Text files, HTML files, the content of any available file can be imported and published directly onto a web page with the PHP readfile() function. Example:

<?php readfile("myfile.txt"); ?>

"myfile.txt" is the location of the file to import. See further below for more information about specifying the file location.

With the readfile() function, the content of the file is inserted into the web page for delivery to the browser.

The inserted content is literal, no interpretation is done before inserting the imported content into the web page. As an example, importing a file of PHP code results in the PHP code itself being published. As another example, importing an image publishes the code in the image file instead of the visible image.

Note: The browser itself will interpret HTML tags and other characters and entities of imported content like it does for a web page. But the PHP code does no interpretation before inserting the imported content — unless the file is imported with a http/https URL (see further below), in which case the PHP code is interpreted at the source browser before it is imported.

Thus, readfile() generally is useful only for human-readable content. Still, there may be times when a person actually does want to publish the content of a code file.

Specifying File Location

The file location needs to be specified for readfile() to work.

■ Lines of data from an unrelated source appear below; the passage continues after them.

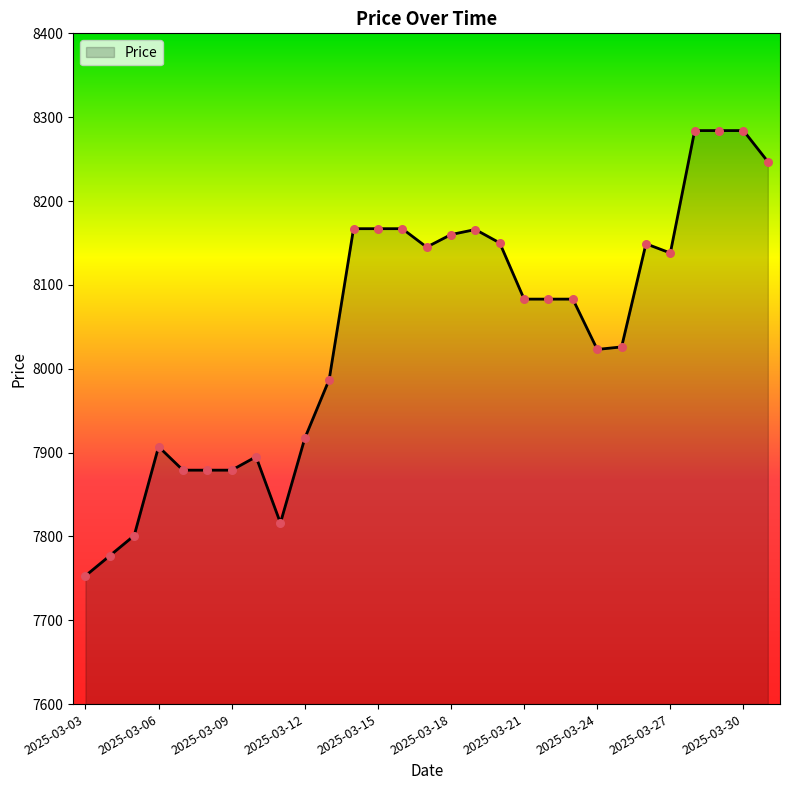

What is the difference between the maximum and minimum values?

531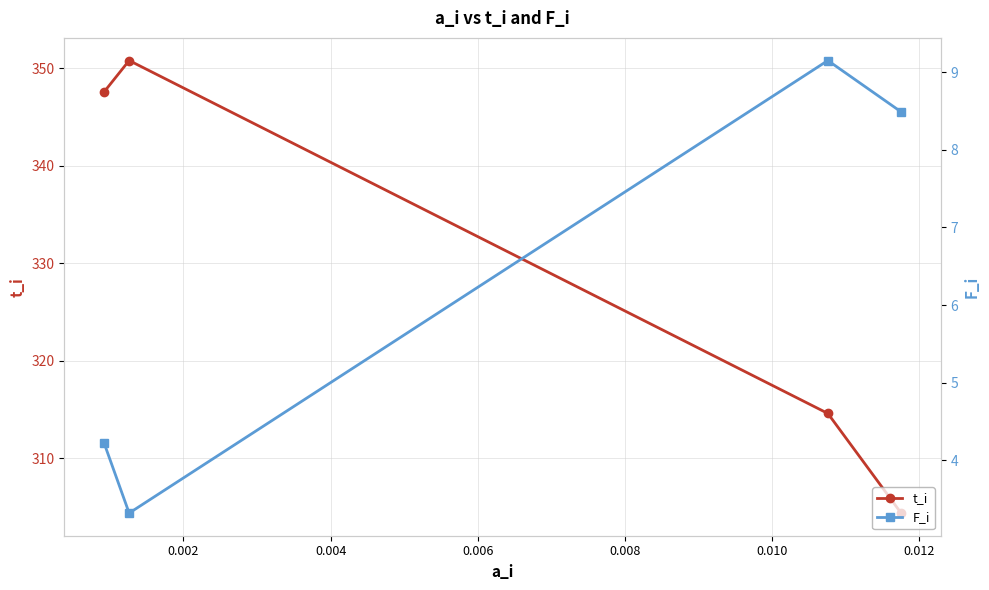

True or false: F_i and t_i cross at least once.

False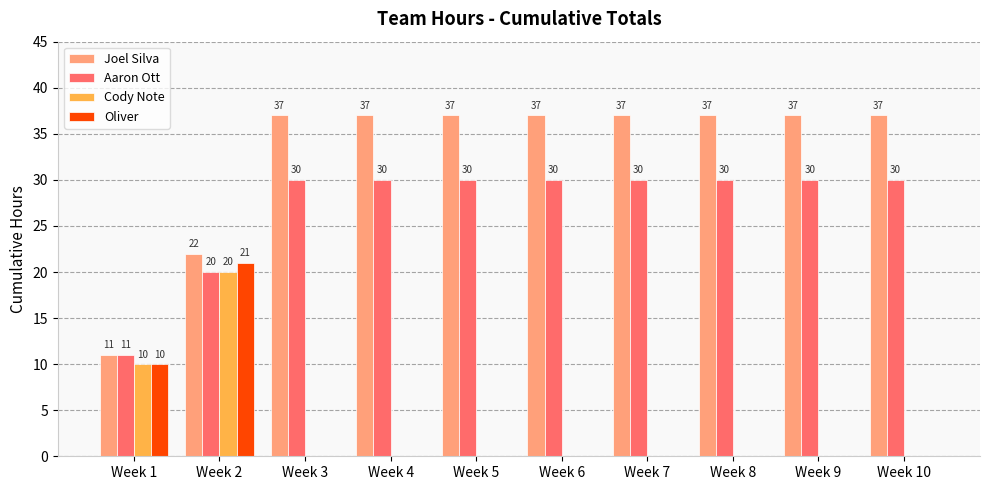

Which series changed the most between Week 1 and Week 8?

Joel Silva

When the location is specified as "myfile.txt", it is assumed file myfile.txt is in the same directory as the PHP script doing the importing.

The location can be specified as:

  • Relative to the directory where the PHP script doing the importing is located.

  • The server path to the directory and file.

Specified as relative location.

For relative locations, "./" and an absence of "/" both mean "the current directory." Thus, "./myfile.txt" and "myfile.txt" resolve to the same location, file myfile.txt in the directory where the PHP script is running.

The relative location "../" means the parent directory, the directory next closer to document root.

Specified as server path location.

When the PHP script containing a call to the readfile() function may be moved to different directories, it is generally better to specify a server path location than a relative location.

The following assumes the PHP script calling the readfile() function is located on domain example.com —

To determine the server path location, first determine the URI of the file to import. That would be the URL with the http and domain name parts removed. For example, URL http://example.com/subdir/myfile.txt has URI /subdir/myfile.txt

Then, prepend the location of the document root directory to it. (The document root directory is the directory where the domain's home or index page is located.)

For ease of implementation and to make the PHP script portable to other servers, use the PHP variable that contains the location of the document root directory: $_SERVER["DOCUMENT_ROOT"]

Thus, this command will import the file located at http://example.com/subdir/myfile.txt

<?php readfile($_SERVER["DOCUMENT_ROOT"]."/subdir/myfile.txt"); ?>

Specifying File Location as URL

Some servers have PHP configured so the readfile() function can import files with a URL as the file location.

To test your PHP configuration, put this in a file named test.php and upload it to your server.

<?php readfile("http://example.com/"); ?>

Type the URL of the text.php file containing the above line into your browser. If content other than error message displays in your browser window, your PHP can work with URLs in readfile(). Otherwise, not.

Being able to use URLs in readfile() means content can be obtained at any valid URL anywhere on the internet, provided the server at the URL has no blocks in place to prevent it.

The PHP readfile() function is good for importing the content of any file and inserting it into a web page without interpretation.